What is expected:
Transcribe the listing below word for word but skip its images.

*** Material supplied ***

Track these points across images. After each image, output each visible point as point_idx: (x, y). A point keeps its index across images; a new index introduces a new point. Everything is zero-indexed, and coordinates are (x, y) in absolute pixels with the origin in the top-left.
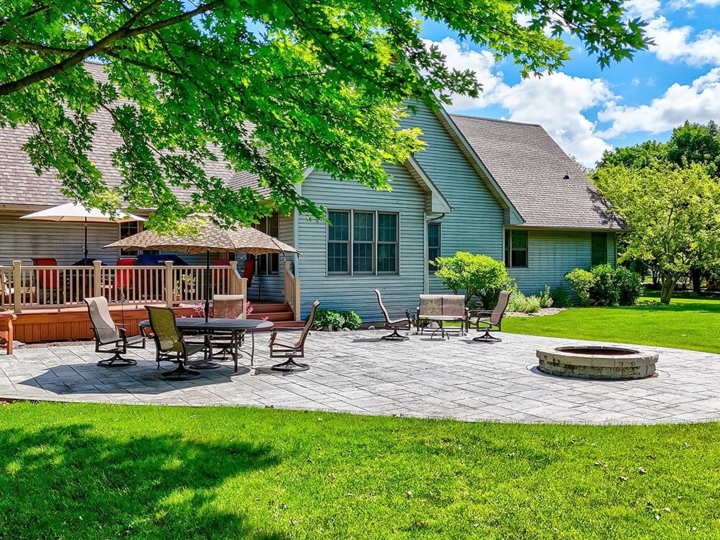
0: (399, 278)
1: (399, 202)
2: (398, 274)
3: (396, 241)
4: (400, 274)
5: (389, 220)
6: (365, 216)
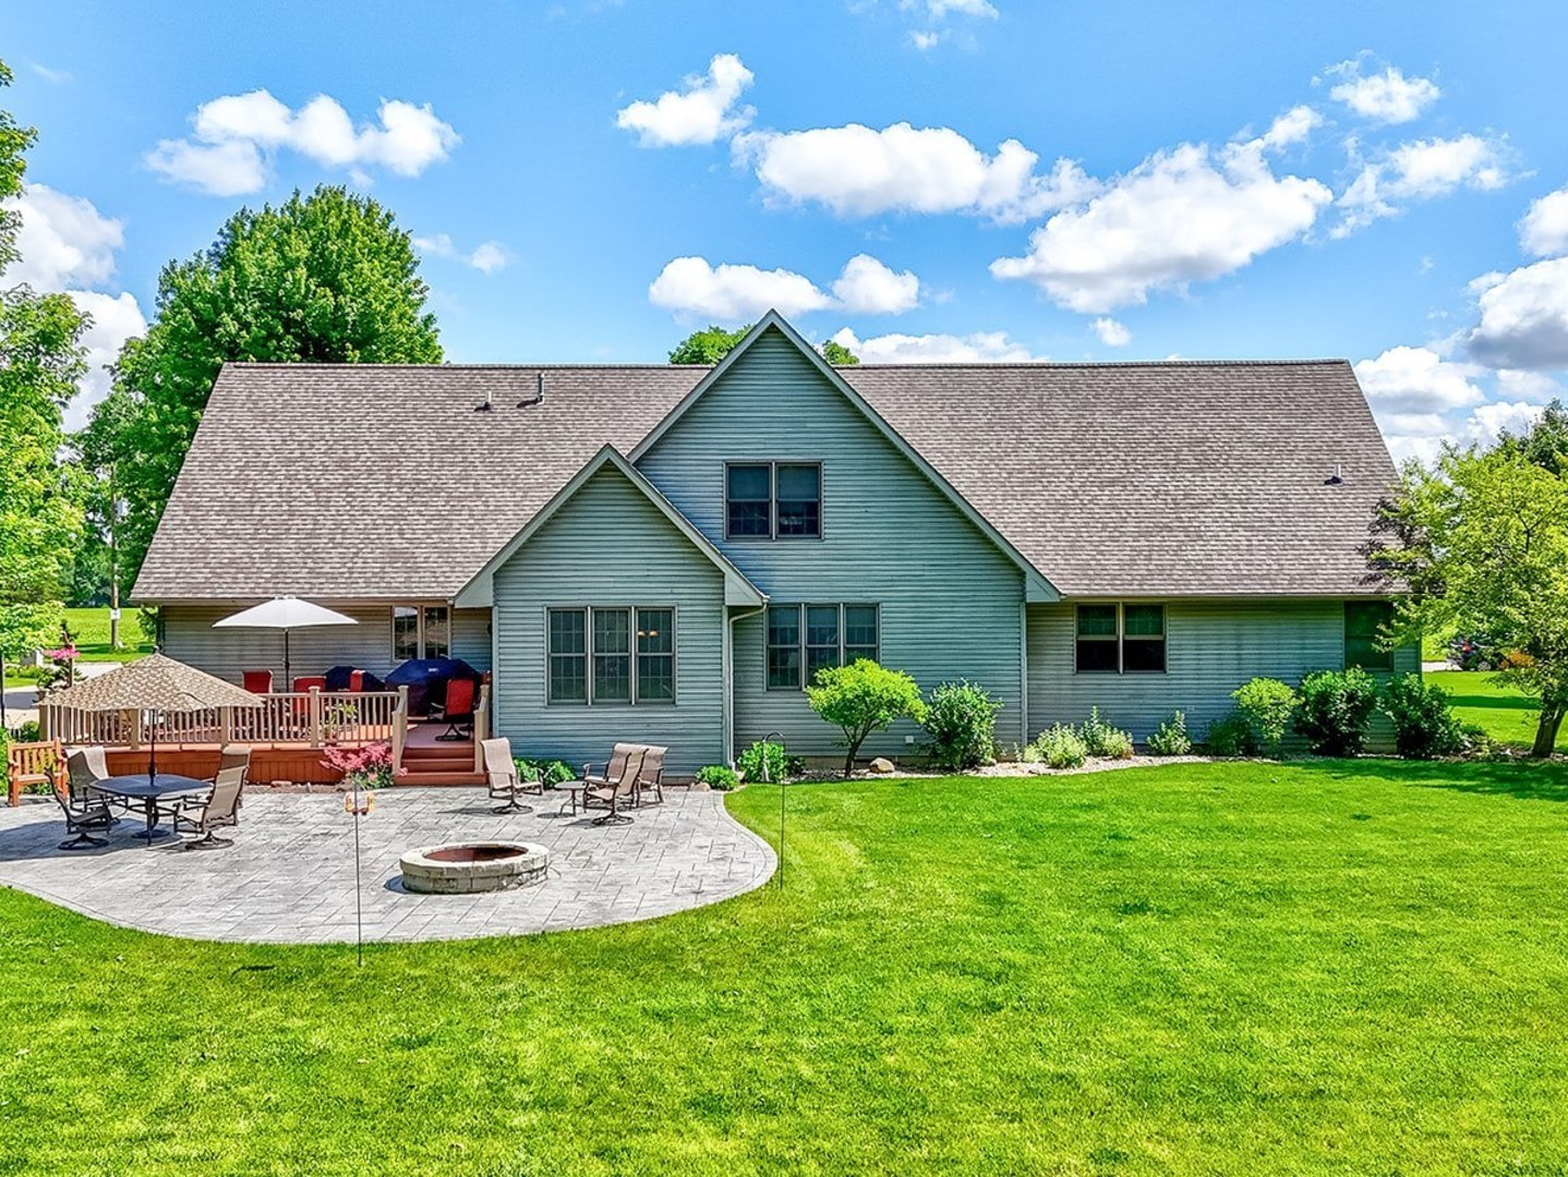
0: (674, 709)
1: (675, 591)
2: (674, 703)
3: (669, 651)
4: (677, 703)
5: (658, 620)
6: (611, 617)
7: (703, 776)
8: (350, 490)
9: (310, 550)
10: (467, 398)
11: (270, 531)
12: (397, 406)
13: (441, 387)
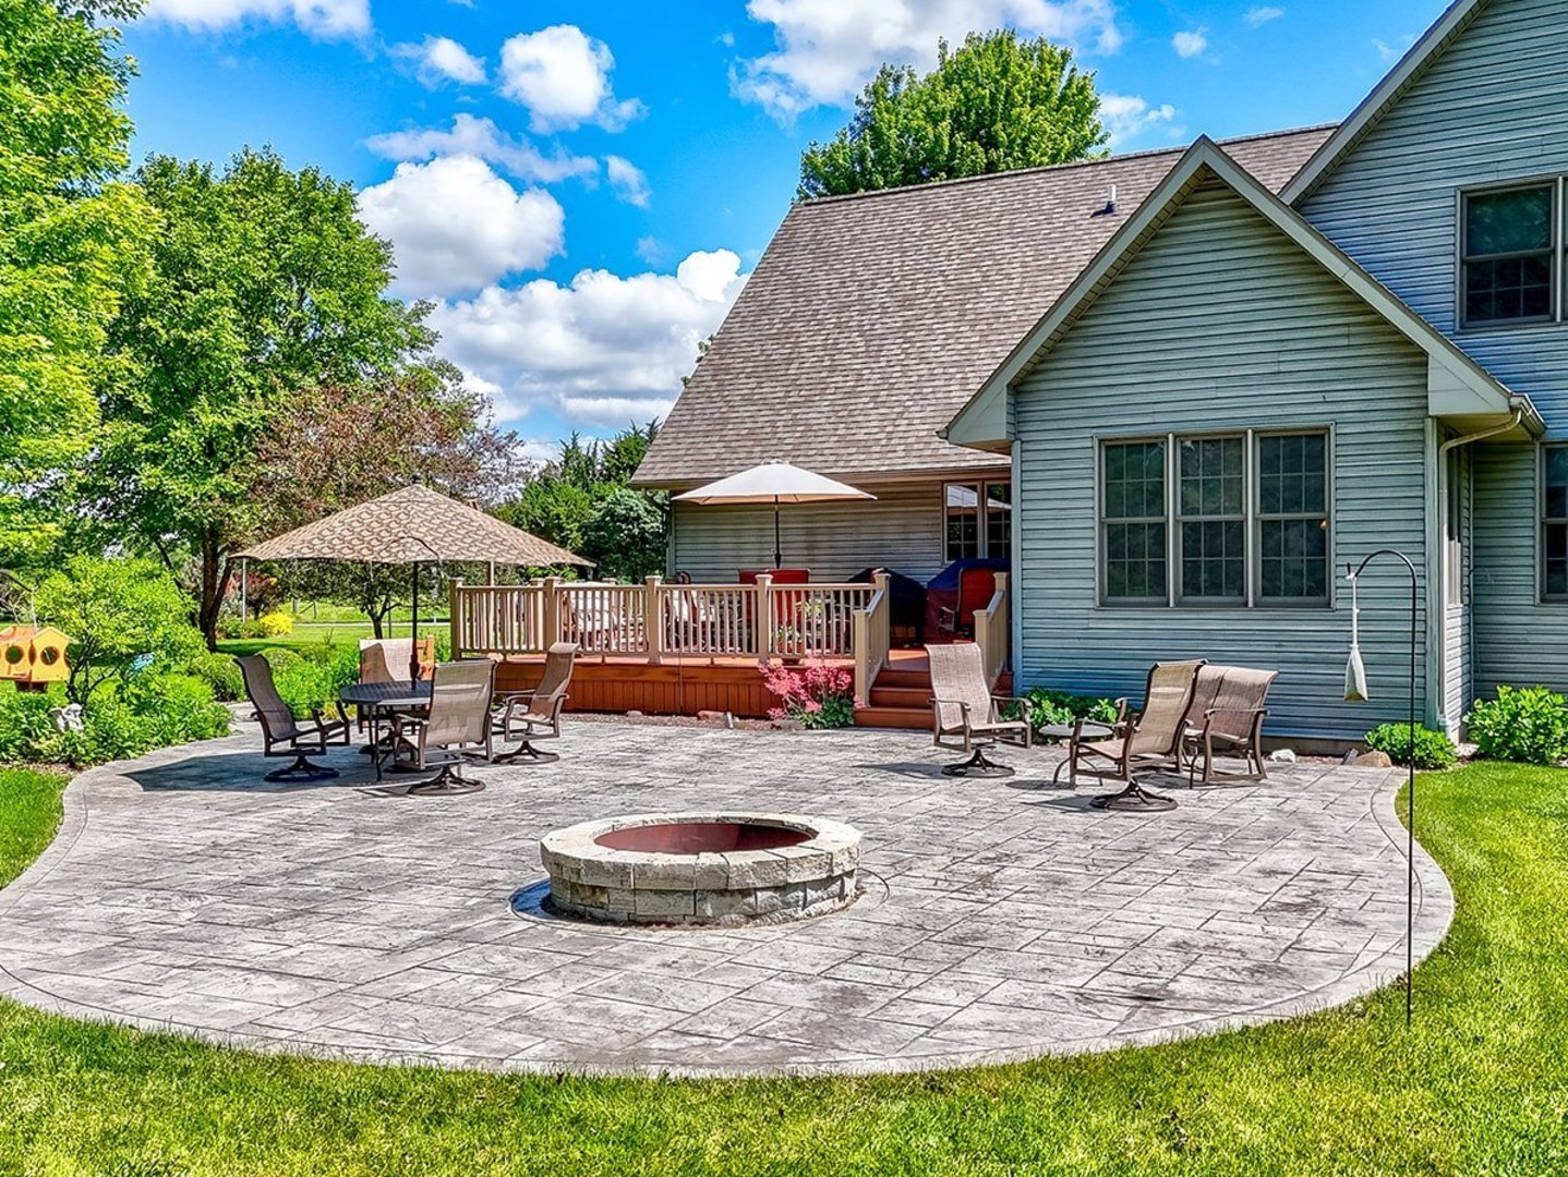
1: (1329, 397)
3: (1323, 510)
4: (1336, 604)
5: (1301, 452)
7: (1380, 740)
8: (909, 334)
9: (846, 413)
10: (1083, 202)
11: (802, 393)
12: (990, 224)
13: (1050, 192)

*** End of Material supplied ***

Output of the exercise:
Track these points across images. After each image, output each visible point as point_idx: (x, y). A point keeps its index across images; a new index introduces a new point. Everything is zero-indexed, and coordinates are (x, y) in absolute pixels with the origin in the top-left.
0: (399, 278)
1: (399, 202)
2: (398, 274)
3: (396, 241)
4: (400, 274)
5: (389, 220)
6: (365, 216)
0: (674, 709)
1: (675, 591)
2: (674, 703)
3: (669, 651)
4: (677, 703)
5: (658, 620)
6: (611, 617)
7: (703, 776)
8: (350, 490)
9: (310, 550)
10: (467, 398)
11: (270, 531)
12: (397, 406)
13: (441, 387)
1: (1329, 397)
3: (1323, 510)
4: (1336, 604)
5: (1301, 452)
7: (1380, 740)
8: (909, 334)
9: (846, 413)
10: (1083, 202)
11: (802, 393)
12: (990, 224)
13: (1050, 192)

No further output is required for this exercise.